In one of his talks, Adyashanti says that all spirituality shares in common the practice of stillness and attention. Good writing really stems from exactly the same thing: having enough inner stillness to be an observer, and being attentive to what is arising in the moment. It is always about allowing life rather than resisting it.
In a YouTube video my beloved and I watched recently, a French reporter asked Julia Cameron, author of The Artist’s Way, what link she thought existed between artistic expression and spirituality. Julia answered that they are inseparable. If you increase your spirituality, your creativity will increase. If you increase your creativity, your spirituality will increase.
What do we even mean by creativity? It is our unique expression of who we truly are, expressions that can be manifested in a thousand different ways, many of which have nothing to do with formal art per se. In thinking about my writing and digital art in relation to my own journey, I agree completely with Julia because I think both routes, if taken seriously, require one to be in touch with one’s authentic self, the part that is in alignment with our divine nature even if it is never referred to as such.
Here is the funny/super great thing I have noticed as my spiritual practice has deepened. I’ve stopped worrying about the product, and am greatly enjoying immersion in the creative process. As Julia encourages, I am willing to write bad first drafts, lots of them, so that I capture the essence of an experience, and then come back to tinker with it later. I am finally writing every day, both the 3 pages Julia recommends and my poetry, by staying open to what I’m experiencing and noticing the details without getting distracted or overwhelmed by various forces trying to pull me into some kind of unnecessary drama or story. This is not to say that I never follow bad energy now, knowing full well I should just leave it alone but then doing it anyway, but it does happen far less frequently than in the past, and if I go into a spiral after getting emotionally triggered, writing is my way of allowing whatever emotion is being felt to be expressed in a nice, quiet, safe, peaceful environment where I can regain clarity. In any case, the beautiful as well as tragic experiences of life are less resisted, I find, within the spaciousness that a blank sheet of paper provides, and there I am able to discover “what’s really going on for me.”
And then there are those times when something so profoundly moving and transformative occurs that it pushes me right up against the limits of language, as though all of the words must dissolve into light in order for the experience to be conveyed to the reader, yet words are the tools we must use. It is in the formless magical process of pulling elements together into a metaphor to attempt to convey such feelings that I often feel an almost overwhelming appreciative awe at the relatedness of everything, yet also this yearning to more fully allow that which I can sense just on the other side of my words. In this deep reflection and listening, I am sometimes then given a gift of understanding which I never really expected.

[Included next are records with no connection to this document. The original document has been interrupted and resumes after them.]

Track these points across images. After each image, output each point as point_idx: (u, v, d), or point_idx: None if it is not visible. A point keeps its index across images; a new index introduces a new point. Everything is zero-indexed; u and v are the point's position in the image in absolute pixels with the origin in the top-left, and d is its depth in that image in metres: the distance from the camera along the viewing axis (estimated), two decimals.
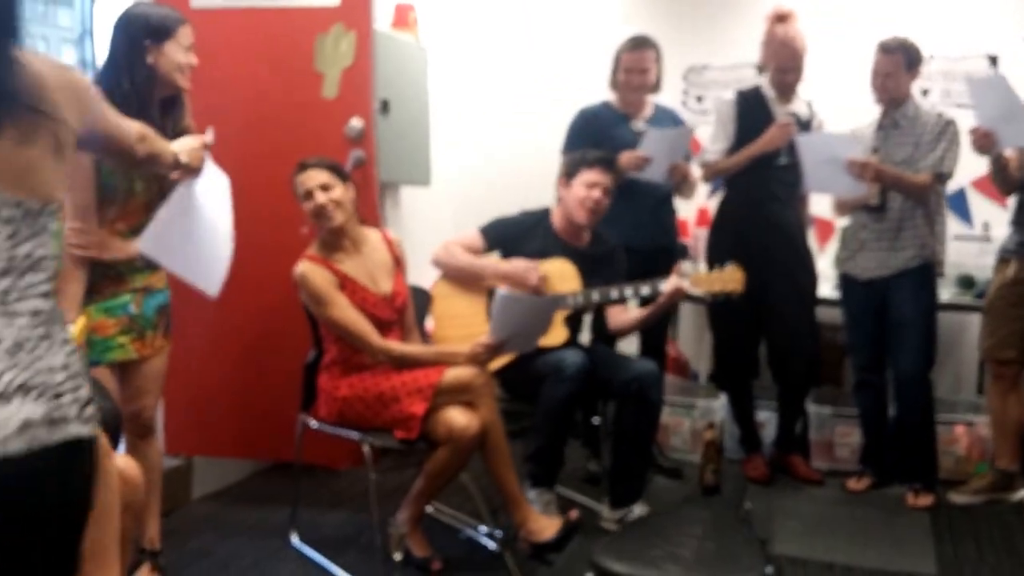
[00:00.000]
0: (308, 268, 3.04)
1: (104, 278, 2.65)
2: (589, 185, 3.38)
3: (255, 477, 4.01)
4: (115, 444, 2.36)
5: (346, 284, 3.06)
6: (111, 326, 2.68)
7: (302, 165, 3.10)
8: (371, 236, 3.22)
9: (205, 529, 3.43)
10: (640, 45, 3.85)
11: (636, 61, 3.84)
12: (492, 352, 3.05)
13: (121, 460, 2.27)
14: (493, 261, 3.45)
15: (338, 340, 3.09)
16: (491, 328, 3.04)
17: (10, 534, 1.32)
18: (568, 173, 3.46)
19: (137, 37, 2.60)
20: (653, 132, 3.75)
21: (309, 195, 3.06)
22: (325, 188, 3.05)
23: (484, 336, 3.06)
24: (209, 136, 2.55)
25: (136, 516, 2.50)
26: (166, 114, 2.70)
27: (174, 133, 2.64)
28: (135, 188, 2.66)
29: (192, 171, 2.48)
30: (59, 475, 1.35)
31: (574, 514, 3.07)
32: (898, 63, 3.67)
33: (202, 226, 2.62)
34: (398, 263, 3.25)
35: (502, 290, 3.02)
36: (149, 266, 2.74)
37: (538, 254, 3.43)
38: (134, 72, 2.59)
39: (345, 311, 3.02)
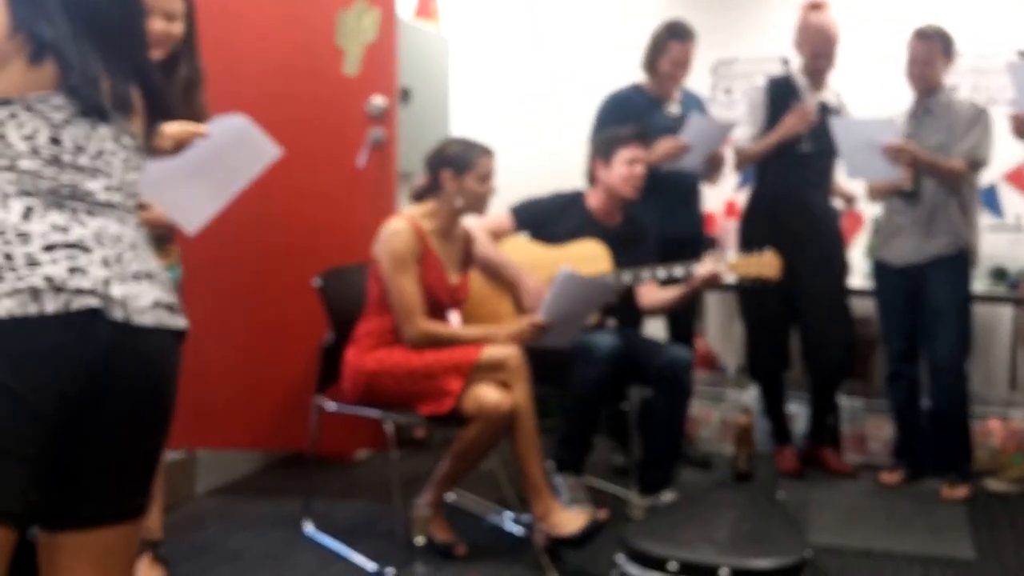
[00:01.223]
0: (403, 228, 2.95)
1: None
2: (630, 162, 3.37)
3: (262, 471, 3.88)
4: None
5: (427, 259, 2.97)
6: None
7: (488, 150, 3.06)
8: (459, 227, 3.16)
9: (211, 522, 3.30)
10: (688, 36, 3.79)
11: (685, 53, 3.79)
12: (538, 333, 2.96)
13: None
14: (516, 264, 3.36)
15: (383, 312, 2.99)
16: (545, 307, 2.96)
17: (125, 402, 1.44)
18: (605, 153, 3.42)
19: None
20: (697, 118, 3.70)
21: (486, 179, 3.03)
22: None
23: (533, 316, 2.99)
24: (206, 129, 2.37)
25: None
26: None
27: (186, 110, 2.50)
28: None
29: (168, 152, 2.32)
30: (171, 358, 1.51)
31: (602, 513, 2.97)
32: (935, 50, 3.63)
33: (204, 175, 2.46)
34: (468, 260, 3.19)
35: (566, 268, 2.95)
36: (156, 241, 2.62)
37: (570, 234, 3.40)
38: None
39: (410, 283, 2.92)
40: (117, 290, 1.40)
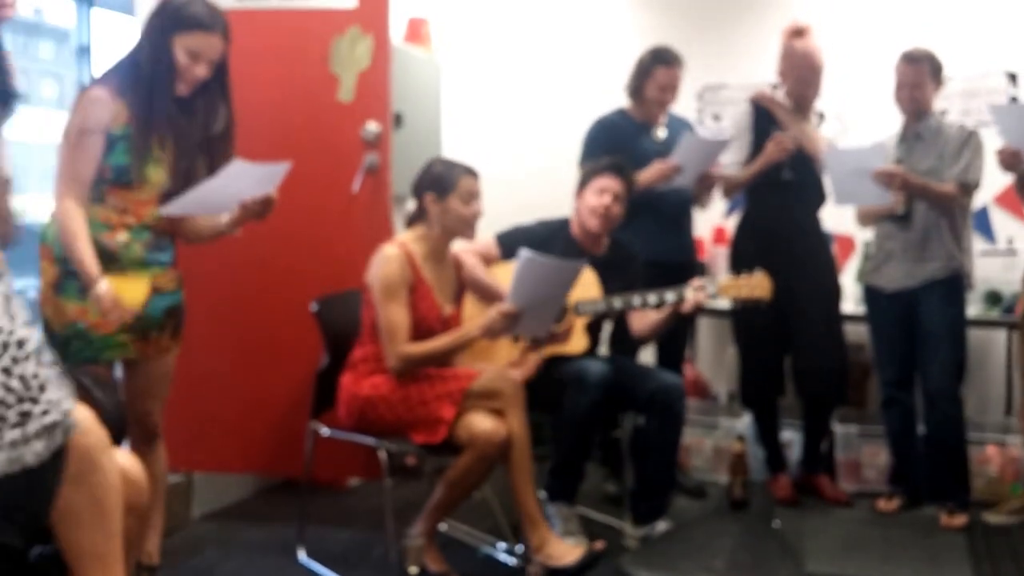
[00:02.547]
0: (396, 256, 2.92)
1: (106, 273, 2.55)
2: (600, 192, 3.33)
3: (258, 495, 3.86)
4: (118, 441, 2.24)
5: (418, 287, 2.95)
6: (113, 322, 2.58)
7: (471, 170, 3.02)
8: (450, 253, 3.12)
9: (206, 547, 3.28)
10: (675, 61, 3.77)
11: (672, 78, 3.77)
12: (509, 321, 2.89)
13: (124, 459, 2.13)
14: (501, 283, 3.32)
15: (378, 338, 2.96)
16: (510, 293, 2.89)
17: None
18: (582, 182, 3.42)
19: (164, 25, 2.55)
20: (689, 137, 3.68)
21: (472, 199, 2.98)
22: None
23: (502, 304, 2.91)
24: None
25: (140, 520, 2.36)
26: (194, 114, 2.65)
27: (210, 153, 2.66)
28: (148, 175, 2.58)
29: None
30: None
31: (599, 544, 2.94)
32: (924, 73, 3.62)
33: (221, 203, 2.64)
34: (462, 289, 3.15)
35: (525, 251, 2.88)
36: (159, 264, 2.65)
37: None
38: (155, 57, 2.54)
39: (398, 311, 2.89)
40: None
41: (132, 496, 2.09)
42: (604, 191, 3.33)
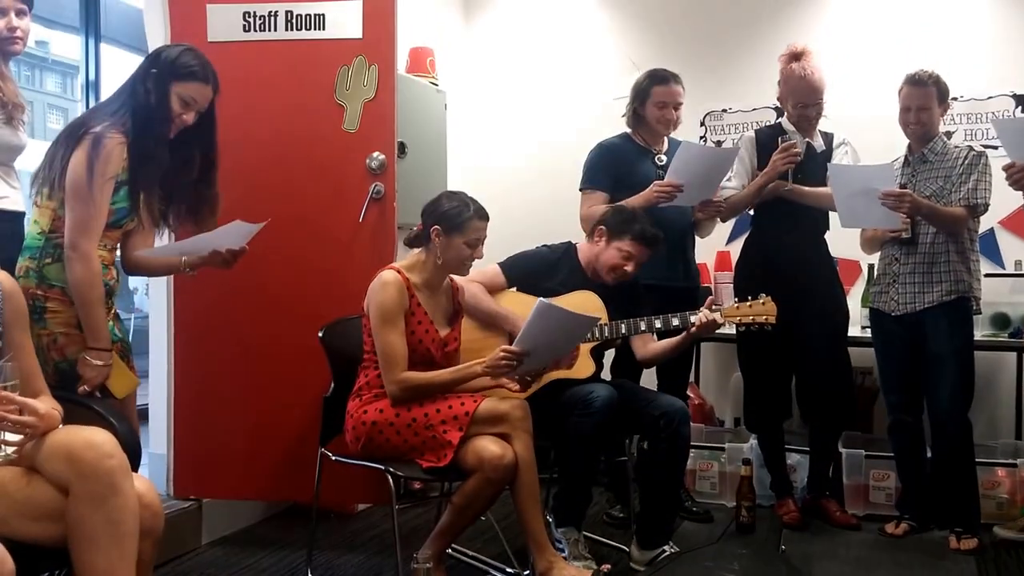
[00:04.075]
0: (393, 282, 2.94)
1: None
2: (625, 256, 3.32)
3: (266, 521, 3.87)
4: (135, 466, 2.26)
5: (416, 313, 2.97)
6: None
7: (483, 214, 3.03)
8: (446, 280, 3.15)
9: (216, 573, 3.29)
10: (672, 78, 3.80)
11: (671, 94, 3.79)
12: (513, 360, 2.89)
13: (141, 484, 2.16)
14: (513, 311, 3.32)
15: (378, 365, 2.98)
16: (521, 336, 2.89)
17: None
18: (615, 230, 3.34)
19: (162, 74, 2.62)
20: (688, 145, 3.65)
21: (477, 244, 3.01)
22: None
23: (511, 346, 2.90)
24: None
25: (155, 543, 2.38)
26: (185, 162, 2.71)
27: (196, 196, 2.75)
28: (142, 216, 2.68)
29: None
30: None
31: (606, 567, 2.92)
32: (931, 96, 3.59)
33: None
34: (458, 313, 3.17)
35: (543, 300, 2.87)
36: (113, 290, 2.73)
37: (562, 287, 3.36)
38: (150, 97, 2.60)
39: (395, 337, 2.90)
40: None
41: (147, 520, 2.12)
42: (629, 257, 3.31)
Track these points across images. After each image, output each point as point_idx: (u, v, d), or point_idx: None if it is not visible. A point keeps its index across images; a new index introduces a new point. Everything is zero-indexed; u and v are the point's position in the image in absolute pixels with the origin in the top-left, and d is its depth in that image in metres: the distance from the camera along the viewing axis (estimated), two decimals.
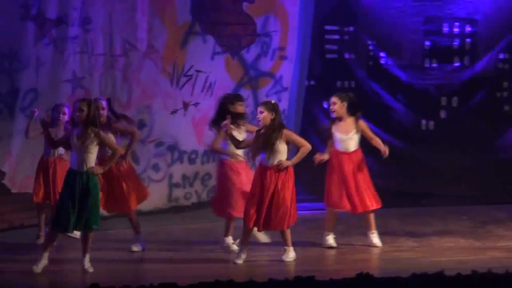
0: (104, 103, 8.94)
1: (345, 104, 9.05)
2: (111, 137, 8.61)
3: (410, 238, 9.59)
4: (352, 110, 9.07)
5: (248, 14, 11.06)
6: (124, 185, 8.91)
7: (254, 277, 7.25)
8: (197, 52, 10.73)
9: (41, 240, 9.17)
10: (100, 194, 8.26)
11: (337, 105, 9.05)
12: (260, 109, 8.47)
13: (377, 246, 9.09)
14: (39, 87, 9.80)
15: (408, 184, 11.83)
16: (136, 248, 8.97)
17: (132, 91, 10.41)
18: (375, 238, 9.13)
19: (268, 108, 8.42)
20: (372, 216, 9.12)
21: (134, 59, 10.36)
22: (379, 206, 9.11)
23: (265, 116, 8.38)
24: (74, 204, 7.93)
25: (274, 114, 8.38)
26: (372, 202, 9.05)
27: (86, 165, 7.97)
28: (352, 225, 9.85)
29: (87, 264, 8.04)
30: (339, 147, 9.08)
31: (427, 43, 12.37)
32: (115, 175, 8.86)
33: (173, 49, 10.59)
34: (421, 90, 12.30)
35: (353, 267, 7.88)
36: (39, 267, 7.96)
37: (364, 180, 9.04)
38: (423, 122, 12.33)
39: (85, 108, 7.95)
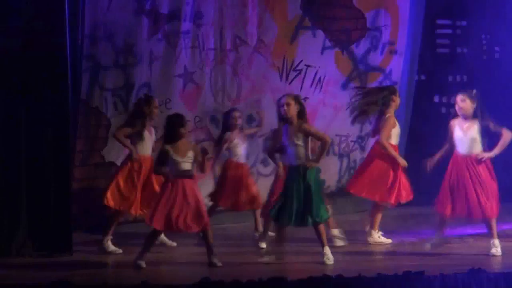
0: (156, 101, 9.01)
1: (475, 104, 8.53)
2: (151, 131, 8.76)
3: None
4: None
5: (358, 9, 11.01)
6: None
7: (363, 272, 7.21)
8: (307, 47, 10.75)
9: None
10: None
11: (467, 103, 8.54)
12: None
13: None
14: (152, 82, 9.96)
15: None
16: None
17: (242, 86, 10.50)
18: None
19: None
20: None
21: (244, 54, 10.45)
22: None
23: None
24: (298, 198, 8.08)
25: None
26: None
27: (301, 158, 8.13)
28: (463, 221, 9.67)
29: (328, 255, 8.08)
30: None
31: None
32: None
33: (283, 44, 10.64)
34: None
35: (463, 263, 7.74)
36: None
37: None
38: None
39: (292, 102, 8.15)
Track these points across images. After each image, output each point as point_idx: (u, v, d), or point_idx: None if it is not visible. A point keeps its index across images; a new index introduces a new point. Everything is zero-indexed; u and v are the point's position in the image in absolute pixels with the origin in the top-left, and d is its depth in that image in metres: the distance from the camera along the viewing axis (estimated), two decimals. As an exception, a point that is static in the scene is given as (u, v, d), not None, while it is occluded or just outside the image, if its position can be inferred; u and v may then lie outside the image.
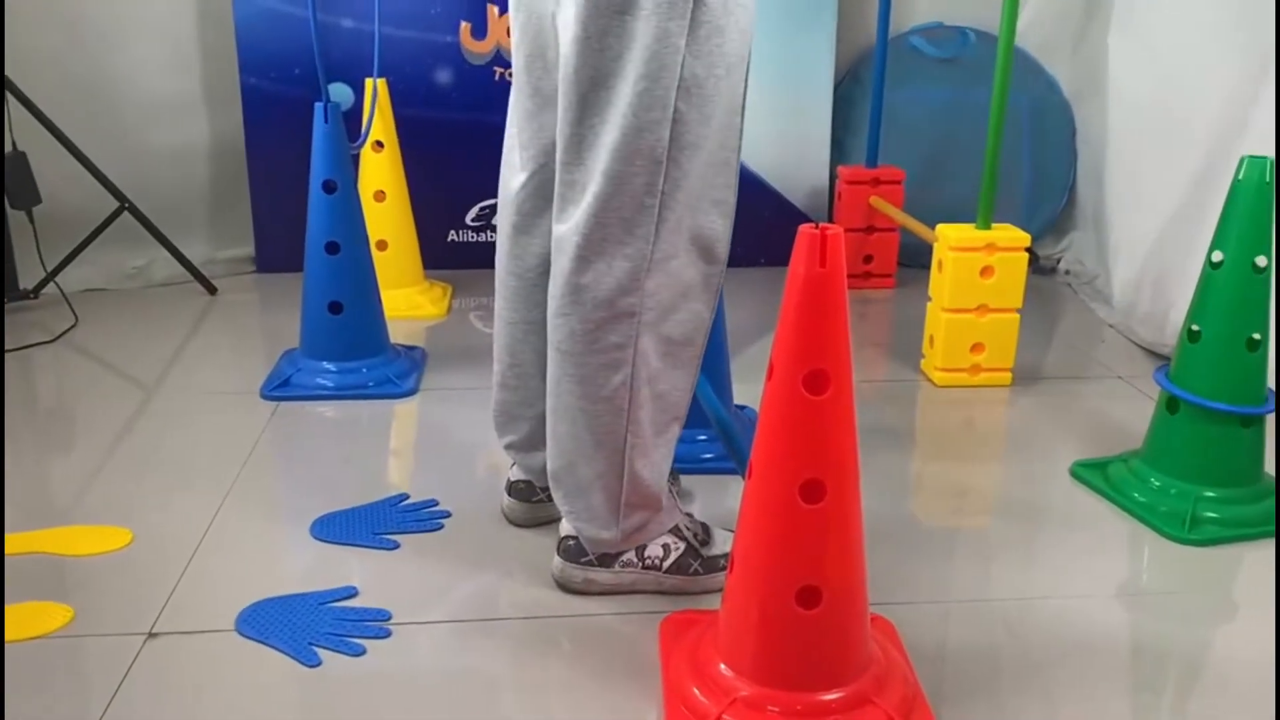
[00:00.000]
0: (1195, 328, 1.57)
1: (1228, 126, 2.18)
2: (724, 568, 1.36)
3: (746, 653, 1.11)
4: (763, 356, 1.30)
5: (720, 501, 1.64)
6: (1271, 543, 1.55)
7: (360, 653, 1.27)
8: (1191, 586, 1.45)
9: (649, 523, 1.35)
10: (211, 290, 2.69)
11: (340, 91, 2.68)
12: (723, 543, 1.40)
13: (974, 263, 2.06)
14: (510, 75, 2.75)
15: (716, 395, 1.62)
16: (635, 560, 1.37)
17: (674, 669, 1.19)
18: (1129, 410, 2.02)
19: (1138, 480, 1.65)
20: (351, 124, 2.36)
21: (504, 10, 2.73)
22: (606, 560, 1.36)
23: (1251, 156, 1.50)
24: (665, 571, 1.37)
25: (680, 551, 1.37)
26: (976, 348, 2.12)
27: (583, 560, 1.37)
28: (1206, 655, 1.31)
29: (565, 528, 1.38)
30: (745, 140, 1.26)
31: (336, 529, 1.55)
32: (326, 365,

For me, writing is kind of like meditation. It isn’t always easy to completely relax, random competing thoughts or worries arise and seek attention, but when I am centered, moments of pure bliss sometimes show up as well. It’s not something I can go running after by developing a “method of relaxation blissing out to metaphor.” I do know, however, that the more open I am to what is, the more often these periods of deep peace and real joy with writing tend to occur. It’s like a quote I heard listening to a recent Jack Kornfield podcast. “Enlightenment,” wrote one master, “is an accident. But certain efforts can make one accident prone.” Creative writing is definitely on the list of “certain efforts.”